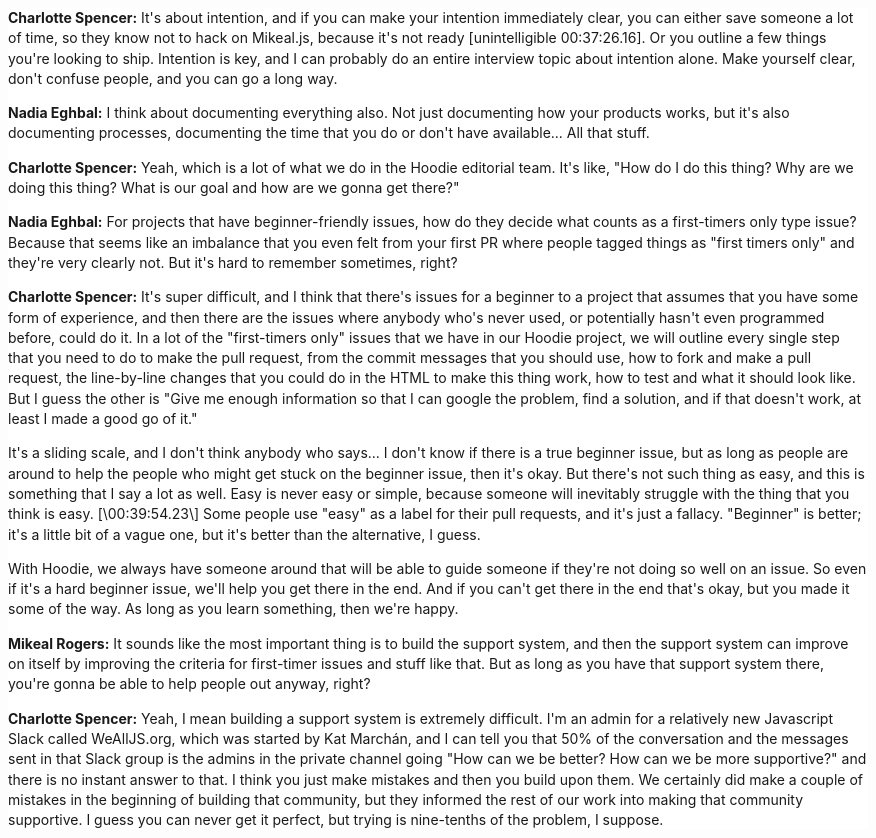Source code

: **Charlotte Spencer:** It's about intention, and if you can make your intention immediately clear, you can either save someone a lot of time, so they know not to hack on Mikeal.js, because it's not ready \[unintelligible 00:37:26.16\]. Or you outline a few things you're looking to ship. Intention is key, and I can probably do an entire interview topic about intention alone. Make yourself clear, don't confuse people, and you can go a long way.

**Nadia Eghbal:** I think about documenting everything also. Not just documenting how your products works, but it's also documenting processes, documenting the time that you do or don't have available... All that stuff.

**Charlotte Spencer:** Yeah, which is a lot of what we do in the Hoodie editorial team. It's like, "How do I do this thing? Why are we doing this thing? What is our goal and how are we gonna get there?"

**Nadia Eghbal:** For projects that have beginner-friendly issues, how do they decide what counts as a first-timers only type issue? Because that seems like an imbalance that you even felt from your first PR where people tagged things as "first timers only" and they're very clearly not. But it's hard to remember sometimes, right?

**Charlotte Spencer:** It's super difficult, and I think that there's issues for a beginner to a project that assumes that you have some form of experience, and then there are the issues where anybody who's never used, or potentially hasn't even programmed before, could do it. In a lot of the "first-timers only" issues that we have in our Hoodie project, we will outline every single step that you need to do to make the pull request, from the commit messages that you should use, how to fork and make a pull request, the line-by-line changes that you could do in the HTML to make this thing work, how to test and what it should look like. But I guess the other is "Give me enough information so that I can google the problem, find a solution, and if that doesn't work, at least I made a good go of it."

It's a sliding scale, and I don't think anybody who says... I don't know if there is a true beginner issue, but as long as people are around to help the people who might get stuck on the beginner issue, then it's okay. But there's not such thing as easy, and this is something that I say a lot as well. Easy is never easy or simple, because someone will inevitably struggle with the thing that you think is easy. \[\\00:39:54.23\\\] Some people use "easy" as a label for their pull requests, and it's just a fallacy. "Beginner" is better; it's a little bit of a vague one, but it's better than the alternative, I guess.

With Hoodie, we always have someone around that will be able to guide someone if they're not doing so well on an issue. So even if it's a hard beginner issue, we'll help you get there in the end. And if you can't get there in the end that's okay, but you made it some of the way. As long as you learn something, then we're happy.

**Mikeal Rogers:** It sounds like the most important thing is to build the support system, and then the support system can improve on itself by improving the criteria for first-timer issues and stuff like that. But as long as you have that support system there, you're gonna be able to help people out anyway, right?

**Charlotte Spencer:** Yeah, I mean building a support system is extremely difficult. I'm an admin for a relatively new Javascript Slack called WeAllJS.org, which was started by Kat Marchán, and I can tell you that 50% of the conversation and the messages sent in that Slack group is the admins in the private channel going "How can we be better? How can we be more supportive?" and there is no instant answer to that. I think you just make mistakes and then you build upon them. We certainly did make a couple of mistakes in the beginning of building that community, but they informed the rest of our work into making that community supportive. I guess you can never get it perfect, but trying is nine-tenths of the problem, I suppose.
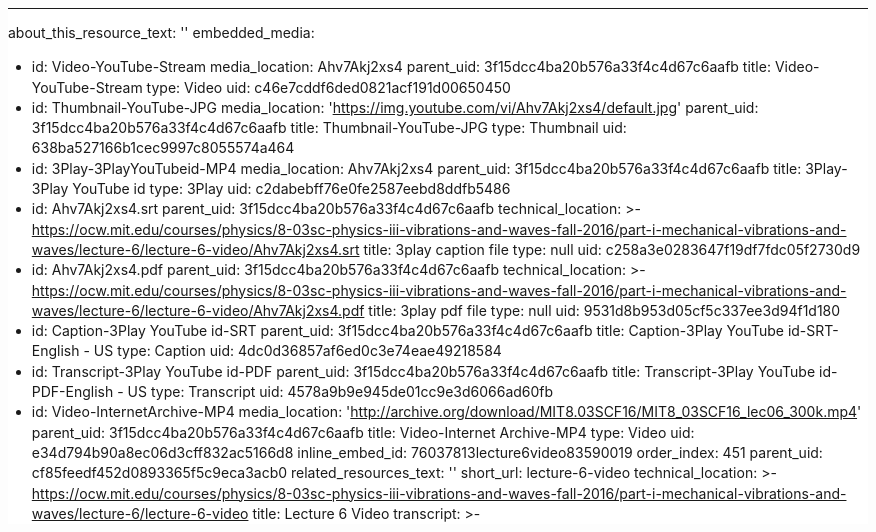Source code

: ---
about_this_resource_text: ''
embedded_media:
  - id: Video-YouTube-Stream
    media_location: Ahv7Akj2xs4
    parent_uid: 3f15dcc4ba20b576a33f4c4d67c6aafb
    title: Video-YouTube-Stream
    type: Video
    uid: c46e7cddf6ded0821acf191d00650450
  - id: Thumbnail-YouTube-JPG
    media_location: 'https://img.youtube.com/vi/Ahv7Akj2xs4/default.jpg'
    parent_uid: 3f15dcc4ba20b576a33f4c4d67c6aafb
    title: Thumbnail-YouTube-JPG
    type: Thumbnail
    uid: 638ba527166b1cec9997c8055574a464
  - id: 3Play-3PlayYouTubeid-MP4
    media_location: Ahv7Akj2xs4
    parent_uid: 3f15dcc4ba20b576a33f4c4d67c6aafb
    title: 3Play-3Play YouTube id
    type: 3Play
    uid: c2dabebff76e0fe2587eebd8ddfb5486
  - id: Ahv7Akj2xs4.srt
    parent_uid: 3f15dcc4ba20b576a33f4c4d67c6aafb
    technical_location: >-
      https://ocw.mit.edu/courses/physics/8-03sc-physics-iii-vibrations-and-waves-fall-2016/part-i-mechanical-vibrations-and-waves/lecture-6/lecture-6-video/Ahv7Akj2xs4.srt
    title: 3play caption file
    type: null
    uid: c258a3e0283647f19df7fdc05f2730d9
  - id: Ahv7Akj2xs4.pdf
    parent_uid: 3f15dcc4ba20b576a33f4c4d67c6aafb
    technical_location: >-
      https://ocw.mit.edu/courses/physics/8-03sc-physics-iii-vibrations-and-waves-fall-2016/part-i-mechanical-vibrations-and-waves/lecture-6/lecture-6-video/Ahv7Akj2xs4.pdf
    title: 3play pdf file
    type: null
    uid: 9531d8b953d05cf5c337ee3d94f1d180
  - id: Caption-3Play YouTube id-SRT
    parent_uid: 3f15dcc4ba20b576a33f4c4d67c6aafb
    title: Caption-3Play YouTube id-SRT-English - US
    type: Caption
    uid: 4dc0d36857af6ed0c3e74eae49218584
  - id: Transcript-3Play YouTube id-PDF
    parent_uid: 3f15dcc4ba20b576a33f4c4d67c6aafb
    title: Transcript-3Play YouTube id-PDF-English - US
    type: Transcript
    uid: 4578a9b9e945de01cc9e3d6066ad60fb
  - id: Video-InternetArchive-MP4
    media_location: 'http://archive.org/download/MIT8.03SCF16/MIT8_03SCF16_lec06_300k.mp4'
    parent_uid: 3f15dcc4ba20b576a33f4c4d67c6aafb
    title: Video-Internet Archive-MP4
    type: Video
    uid: e34d794b90a8ec06d3cff832ac5166d8
inline_embed_id: 76037813lecture6video83590019
order_index: 451
parent_uid: cf85feedf452d0893365f5c9eca3acb0
related_resources_text: ''
short_url: lecture-6-video
technical_location: >-
  https://ocw.mit.edu/courses/physics/8-03sc-physics-iii-vibrations-and-waves-fall-2016/part-i-mechanical-vibrations-and-waves/lecture-6/lecture-6-video
title: Lecture 6 Video
transcript: >-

________________

_Task goal_
In the records above, the line with "- id: 3Play-3PlayYouTubeid-MP4" marks the start and the line with "- id: Transcript-3Play YouTube id-PDF" marks the end; copy that stretch exactly, both lines included, and nothing else.

_Written solution_
  - id: 3Play-3PlayYouTubeid-MP4
    media_location: Ahv7Akj2xs4
    parent_uid: 3f15dcc4ba20b576a33f4c4d67c6aafb
    title: 3Play-3Play YouTube id
    type: 3Play
    uid: c2dabebff76e0fe2587eebd8ddfb5486
  - id: Ahv7Akj2xs4.srt
    parent_uid: 3f15dcc4ba20b576a33f4c4d67c6aafb
    technical_location: >-
      https://ocw.mit.edu/courses/physics/8-03sc-physics-iii-vibrations-and-waves-fall-2016/part-i-mechanical-vibrations-and-waves/lecture-6/lecture-6-video/Ahv7Akj2xs4.srt
    title: 3play caption file
    type: null
    uid: c258a3e0283647f19df7fdc05f2730d9
  - id: Ahv7Akj2xs4.pdf
    parent_uid: 3f15dcc4ba20b576a33f4c4d67c6aafb
    technical_location: >-
      https://ocw.mit.edu/courses/physics/8-03sc-physics-iii-vibrations-and-waves-fall-2016/part-i-mechanical-vibrations-and-waves/lecture-6/lecture-6-video/Ahv7Akj2xs4.pdf
    title: 3play pdf file
    type: null
    uid: 9531d8b953d05cf5c337ee3d94f1d180
  - id: Caption-3Play YouTube id-SRT
    parent_uid: 3f15dcc4ba20b576a33f4c4d67c6aafb
    title: Caption-3Play YouTube id-SRT-English - US
    type: Caption
    uid: 4dc0d36857af6ed0c3e74eae49218584
  - id: Transcript-3Play YouTube id-PDF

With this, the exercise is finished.